Separation of Powers

House Committee OKs Contempt Citations

Updated: The House Judiciary Committee has voted to forward to the full House a recommendation to issue contempt citations against former White House counsel Harriet Miers and White House chief of staff Joshua Bolten.

The vote was 22 in favor and 17 against.

House Judiciary Committee chairman John Conyers Jr., D-Mich., recommended approval of the contempt citations for the officials’ refusal to comply with subpoenas issued in a probe of U.S. attorney firings.

He opened the proceeding today saying the probe is not about whether U.S. attorneys serve at the pleasure of the administration. Rather, he said, the probe concerns whether administration officials can make hiring decisions to influence pending criminal investigations and whether Americans can be assured the laws are being fairly enforced.

Conyers was critical of the president’s assertion of executive privilege in the matter. When “privilege can be asserted on the thinnest basis and in the broadest possible manner, then we’ve already lost,” he said.

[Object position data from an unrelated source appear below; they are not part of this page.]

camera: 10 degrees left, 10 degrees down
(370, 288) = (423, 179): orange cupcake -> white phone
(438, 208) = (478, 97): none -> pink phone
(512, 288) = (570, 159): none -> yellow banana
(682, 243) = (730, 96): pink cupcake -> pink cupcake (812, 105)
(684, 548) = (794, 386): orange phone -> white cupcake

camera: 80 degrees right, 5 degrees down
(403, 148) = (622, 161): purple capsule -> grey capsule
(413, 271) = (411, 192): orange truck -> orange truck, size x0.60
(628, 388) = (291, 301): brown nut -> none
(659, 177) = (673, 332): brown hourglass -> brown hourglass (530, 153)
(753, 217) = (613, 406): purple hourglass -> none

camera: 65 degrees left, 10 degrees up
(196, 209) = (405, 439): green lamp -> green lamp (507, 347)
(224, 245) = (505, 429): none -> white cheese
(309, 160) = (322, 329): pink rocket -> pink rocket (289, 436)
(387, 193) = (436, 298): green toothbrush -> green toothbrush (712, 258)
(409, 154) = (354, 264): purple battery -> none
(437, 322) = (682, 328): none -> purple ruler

He and other Democrats argued that Congress has nothing to lose by forcing a constitutional showdown with the Bush administration, according to the Associated Press account of the proceedings.

The New York Times reports that a compromise could still be worked out before the full House takes a vote.

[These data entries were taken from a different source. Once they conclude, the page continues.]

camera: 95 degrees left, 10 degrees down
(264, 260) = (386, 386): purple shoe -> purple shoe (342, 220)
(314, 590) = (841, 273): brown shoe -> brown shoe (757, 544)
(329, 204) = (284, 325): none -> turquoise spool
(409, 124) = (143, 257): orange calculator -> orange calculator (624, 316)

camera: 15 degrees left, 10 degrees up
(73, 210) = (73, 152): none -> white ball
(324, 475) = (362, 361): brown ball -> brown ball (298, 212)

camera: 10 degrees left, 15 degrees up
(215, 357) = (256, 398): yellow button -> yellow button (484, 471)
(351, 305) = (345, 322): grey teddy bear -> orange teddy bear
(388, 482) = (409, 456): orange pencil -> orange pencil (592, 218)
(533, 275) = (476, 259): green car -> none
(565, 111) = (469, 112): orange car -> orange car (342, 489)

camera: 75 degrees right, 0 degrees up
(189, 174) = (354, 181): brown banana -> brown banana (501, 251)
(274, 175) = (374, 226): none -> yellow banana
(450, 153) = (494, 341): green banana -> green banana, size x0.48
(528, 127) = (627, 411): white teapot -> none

U.S. Rep. Lamar Smith, R-Texas, spoke against a contempt citation. He said claims of executive privilege are not unusual and courts have recognized the need to keep the advice of presidential aides confidential. He said the committee should take the White House up on its offer for informal conversations with Miers and White House political adviser Karl Rove.

U.S. Rep. Chris Cannon, R-Utah, said the evidence does not support allegations of wrongdoing. “My sense is that the American people are really disgusted by the partisanship, the pettiness” of the contempt effort, he said.

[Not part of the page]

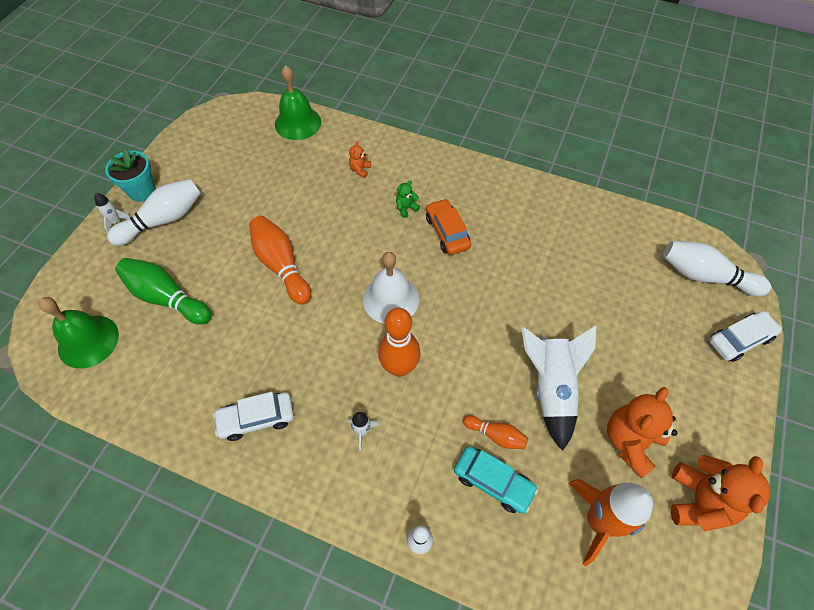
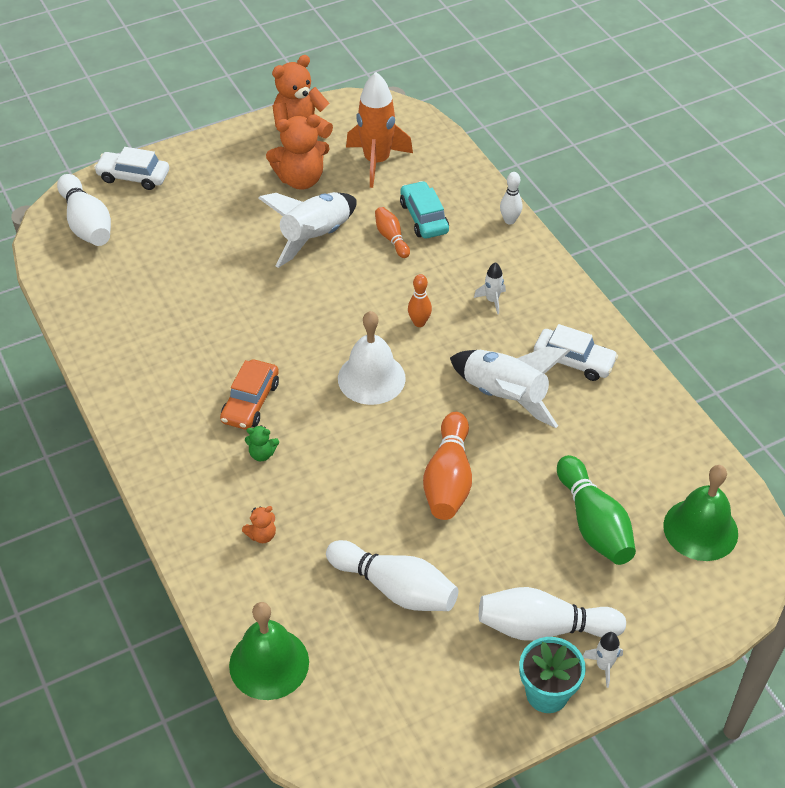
camera: 140 degrees left, 10 degrees down
(263, 189) = (395, 588): none -> white bowling pin
(288, 349) = (504, 396): none -> white rocket
(399, 367) = (419, 323): orange bowling pin -> orange bowling pin, size x0.55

Conyers replied that the committee has been hampered in its efforts to prove wrongdoing because the administration is withholding needed evidence.

Miers refused to testify about the firings two weeks ago, and Bolten has refused to turn over documents related to the firings. A senior White House official recently suggested that federal prosecutors have no power to pursue a contempt case because of the president’s privilege claim.

The official, who remained anonymous, cited a 1984 Justice Department legal opinion issued when Congress issued a contempt citation against Anne Gorsuch Burford, administrator of the Environmental Protection Agency. (See this post for details.)

A report by Conyers claims the legal opinion does not apply to a former official such as Miers, the Washington Post reports. It also says Bush has not properly invoked the privilege because he did not specify the documents he was withholding.

Republicans offered unsuccessful amendments to the report supporting their viewpoints about the probe.

Originally posted 07-25-2007 at 09:16 AM.